I think that's, in my old age, something that I really appreciate: the people that are witnesses to your life, who know you. Because really, what does one life matter in the big scheme of things? It's only through those people who you touch that your life has some meaning. So something struck up between the two of them.

I was concerned that what she gives to him is less obvious than what he gives to her. But I thought, if you don't get a feeling that she has changed him somehow, that she has brought something to his life, then it just becomes this creepy kind of obsessive thing on his part.

Bernard seemed to come into a new way of seeing himself through Duke's appreciation of him.

Yeah. And at the same time, what I love about Ralph [Fiennes as Bernard] is that he has so much dignity, and he's somebody that you really believe could run that house, and at the same time, he's not a cliché. When he starts to get freer and freer, it's so sweet. He does it in such a sweet way, and yet he's so matinee-idol handsome that you can see why she would keep trying to make it something else -- especially during those times, when the definition of what you were wasn't quite so stringent. There weren't so many labels. You know, I had gay boyfriends in the '80s and the late '70s and it didn't seem like that big a deal, really.

Really?

No! People went back and forth all over the place. It wasn't seen to be such a major accomplishment one way or another.

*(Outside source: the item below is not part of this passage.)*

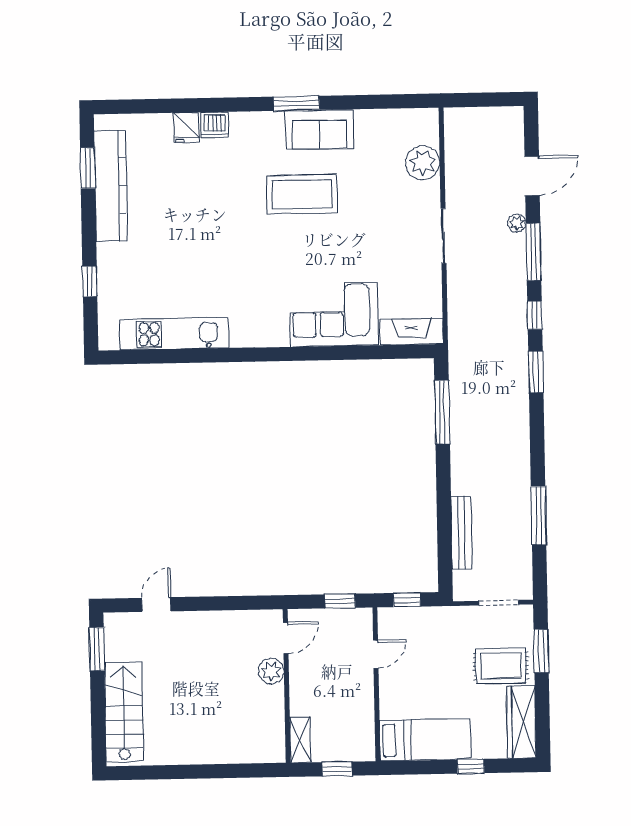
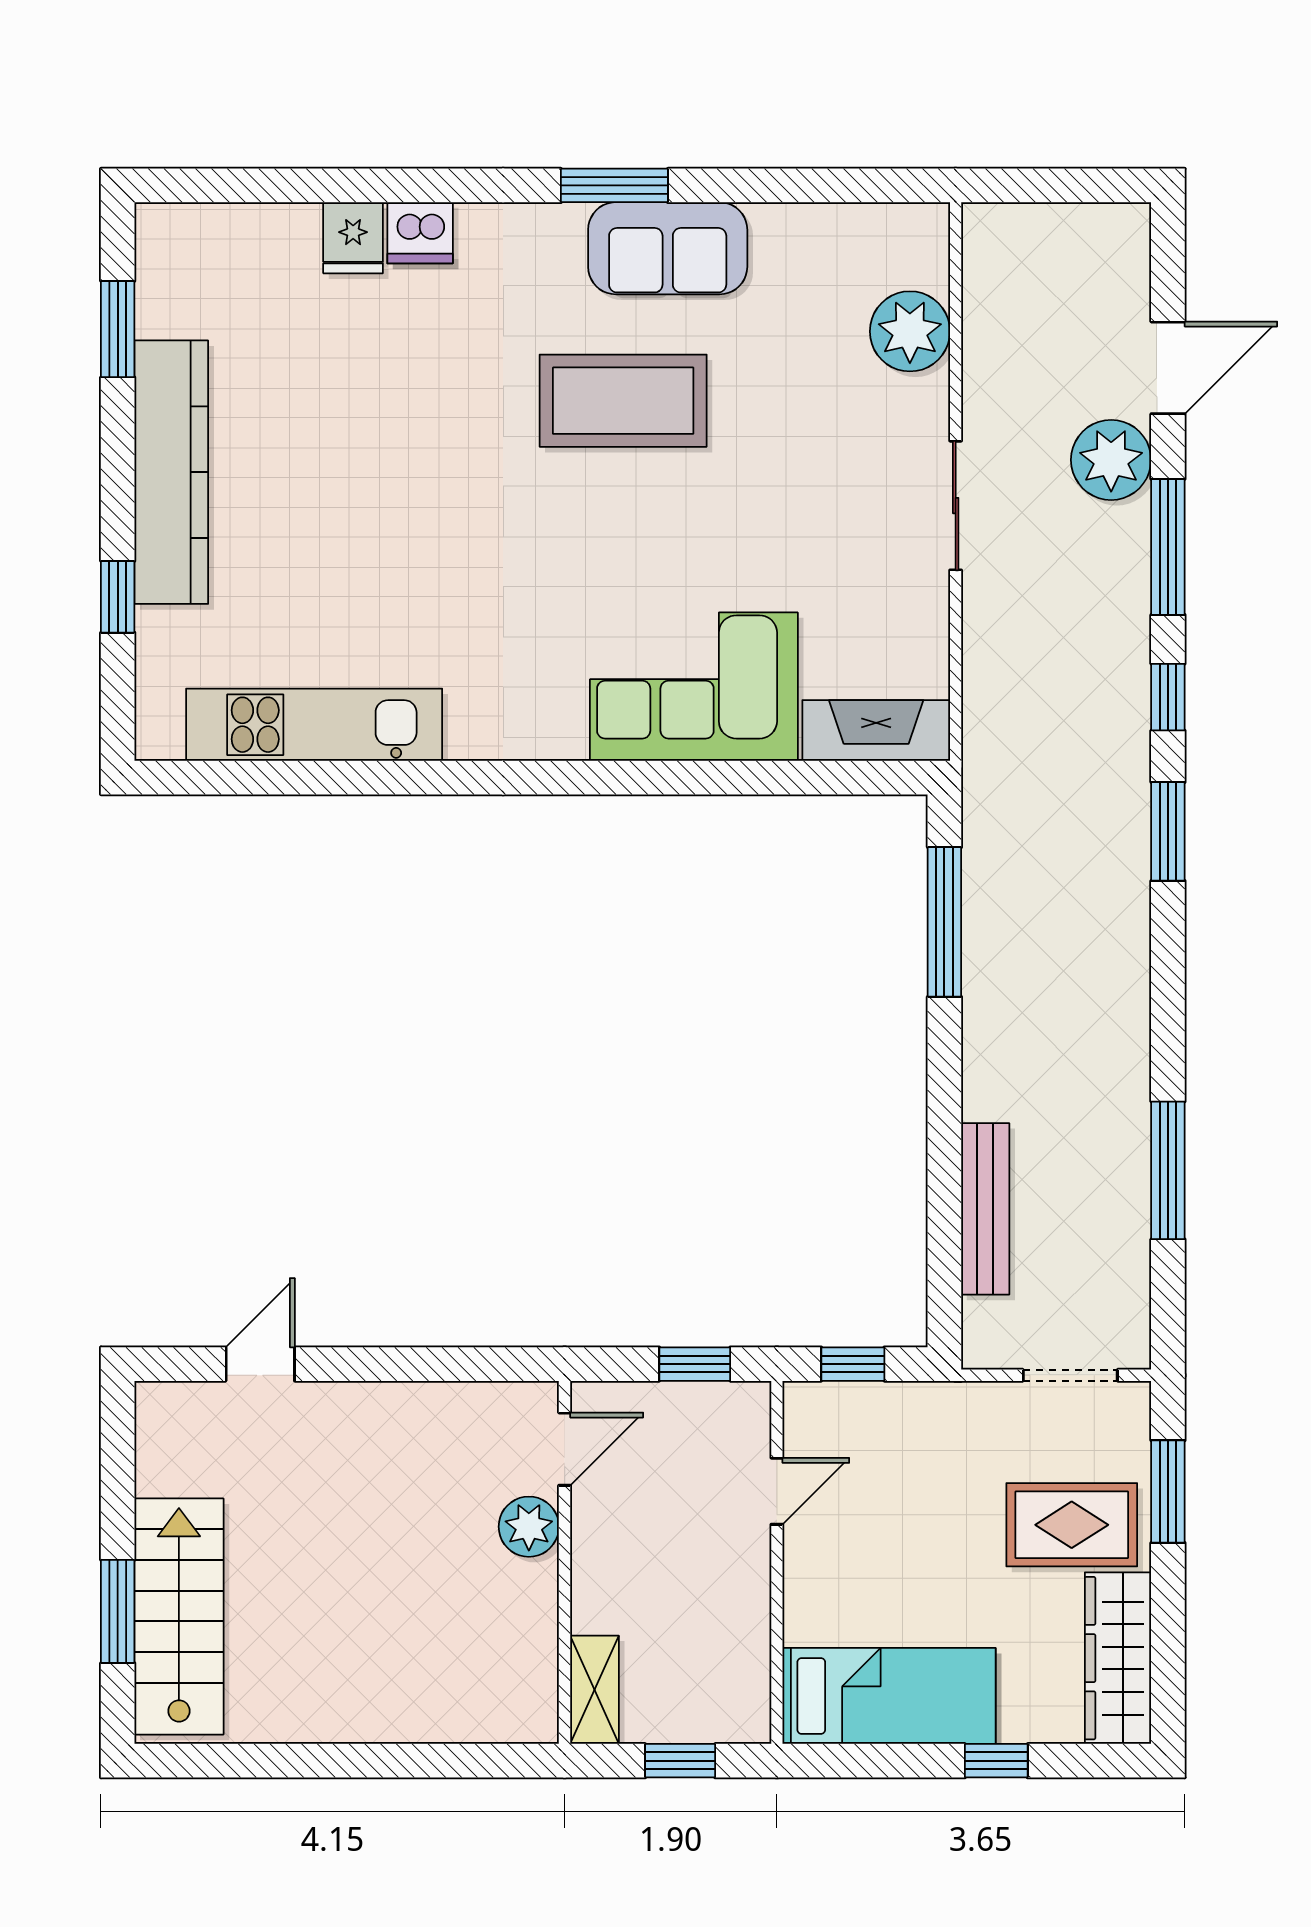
kitchen counter: (111, 186) -> (171, 472), moved
plant: (517, 223) -> (1111, 460), width x1.87, depth x1.87
window: (97, 649) -> (118, 1611), moved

So people didn't define themselves as clearly, sexually?

I don't know that it was asked of you to define yourself as clearly. It was a more generous kind of time sexually -- maybe that translated for some people as promiscuous. But it was also just a generous ... the drugs were more generous. Everything was more generous! What was going on was kind of an empowering thing, and so the antithesis of that is to make everybody kind of dig in and proclaim their limitations. There were so many stories of people who started out married and ended up becoming gay, and people who were gay getting married and having kids. It wasn't so tough on you. You didn't have to give a label. Now people give so many labels to everybody, which I guess is OK, but -- what does she [Doris Duke] say at one point? "You have to leave yourself open to the possibilities" or something. "Life is full of surprises!" Kind of giving him [Bernard] a hint that, you know, things he hadn't thought about could happen [between them]. But he just gets embarrassed.

We really had to go back and map out those pauses, to make sure that they were there, because so many times, that's where the interesting thing happens.